Kafein günde 6 fincan olarak almak, MS hastalığı riskini yüzde 30 oranında azaltıyor ve esirgeyici tesir oluşturuyor üzere gözüküyor. Bizim kahve içmek demekle batıdaki kahve içme ortasında önemli bir ayrım var. Amerika’da bu hesaplandığı vakit 948 mililitreye günlük denk geliyor, yani bir litre kahve tüketiyorlar ortalama olarak.

Bir de otonom yetmezlik var. Amerika ve İsviçre’de 263 şahısta günde 4 fincan ve üzeri kahve alımı depresyon riskini yüzde 10 aralığında azalıyor. Kahve ve intihar ortasında da bir bağ var, kahve tüketiminin intihar oranını azaltıldığı görülüyor.”

Nöroloji Uzmanı Prof. Dr. Sultan Tarlacı, sıhhat profesyonelleri ile ilgili yapılan bir çalışmada da günde 3 fincan tüketenlerde intihar riskinin yüzde 50 oranında daha az tespit edildiğini kaydederek, kalp ve nöropsikiyatrik hastalıklara olumlu tesirlerine de işaret etti.
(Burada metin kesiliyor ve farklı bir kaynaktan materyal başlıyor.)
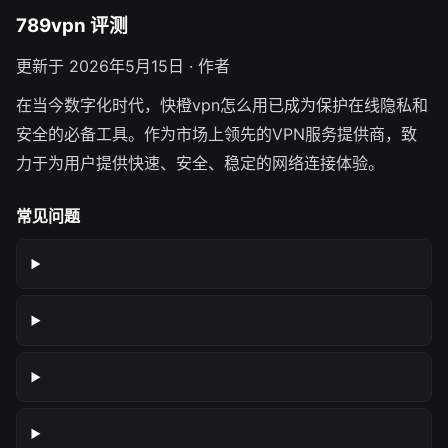
789vpn 评测
更新于 2026年5月15日 · 作者
在当今数字化时代，快橙vpn怎么用已成为保护在线隐私和
安全的必备工具。作为市场上领先的VPN服务提供商，致
力于为用户提供快速、安全、稳定的网络连接体验。
常见问题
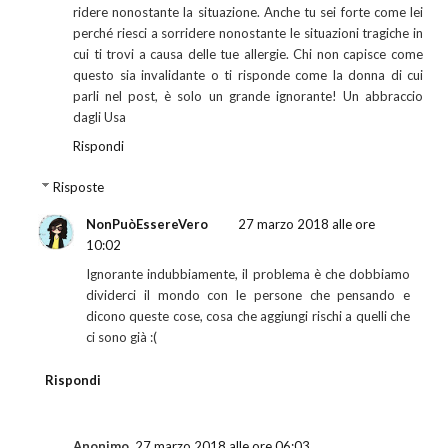
ridere nonostante la situazione. Anche tu sei forte come lei
perché riesci a sorridere nonostante le situazioni tragiche in
cui ti trovi a causa delle tue allergie. Chi non capisce come
questo sia invalidante o ti risponde come la donna di cui
parli nel post, è solo un grande ignorante! Un abbraccio
dagli Usa
Rispondi
Risposte
NonPuòEssereVero
27 marzo 2018 alle ore
10:02
Ignorante indubbiamente, il problema è che dobbiamo
dividerci il mondo con le persone che pensando e
dicono queste cose, cosa che aggiungi rischi a quelli che
ci sono già :(
Rispondi
Anonimo
27 marzo 2018 alle ore 06:03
Kahveyi ne kadar tüketmek gerekiyor?

Yan tesirlerinin de var olduğunu, bütün alınan ilaçlar ya da unsurların belirli bir dozu geçince his, niyet ve davranışları değiştirdiğini anlatan Tarlacı, şöyle dedi:

“Ne kadar tüketmek gerekiyor bu kahveyi? Alışılmış burada kahve ölçüsünün tersine kafeini düşünmek gerekiyor, zira kaynaklar farklı olabiliyor. Tek tüketimde 800 miligramın kullanılması; anksiyete bozukluğu, hudut, gerginlik, uykusuzluk, taşikardi ve titreme yapabiliyor.

Özellikle telaş bozukluğu olanlar da kafein kaynaklarını sorgulamak gerekiyor, yalnızca bunu kahve olarak düşünmemek lazım siyah çikolata, kola da dahil. Günde 2-3 litre kola içen beşerler var. Güç içeceklerinin içerisinde yüksek oranda kafein bulunuyor.

Kahve içme isteği bağımlılık mı?

Sigara bir bağımlılık, ‘Kafeini daima tüket isteği bağımlılık mı?’ diye bir soru var hepimizin aklında. Kafein kullanım ve tüketimini klasik bir bağımlılık olarak ele almıyoruz. İçilmediğinde baş ağrısı, yorgunluk, güçsüzlük, güç kaybı, uyku bozukluğu ortaya çıkabiliyor.

Yine bizim sıklıkla gördüğümüz şizofreni hastalarının çay ve kahve tüketiminin fazla olması. Kafein şizofreni semptomlarını arttırıyor.

Makul dozlarda kafein ya da kahve hem yaşa bağlı bilişsel azalmaya uygun gelir, hem Alzheimer ve Parkinson’a düzgün geldiği istikametinde güçlü deliller var. Hipnik baş ağrısında bir numaralı tercih. Belleği güzelleştiriyor. Yani genel sıhhat açısından bakıldığında epeyce olumlu tesirleri var.”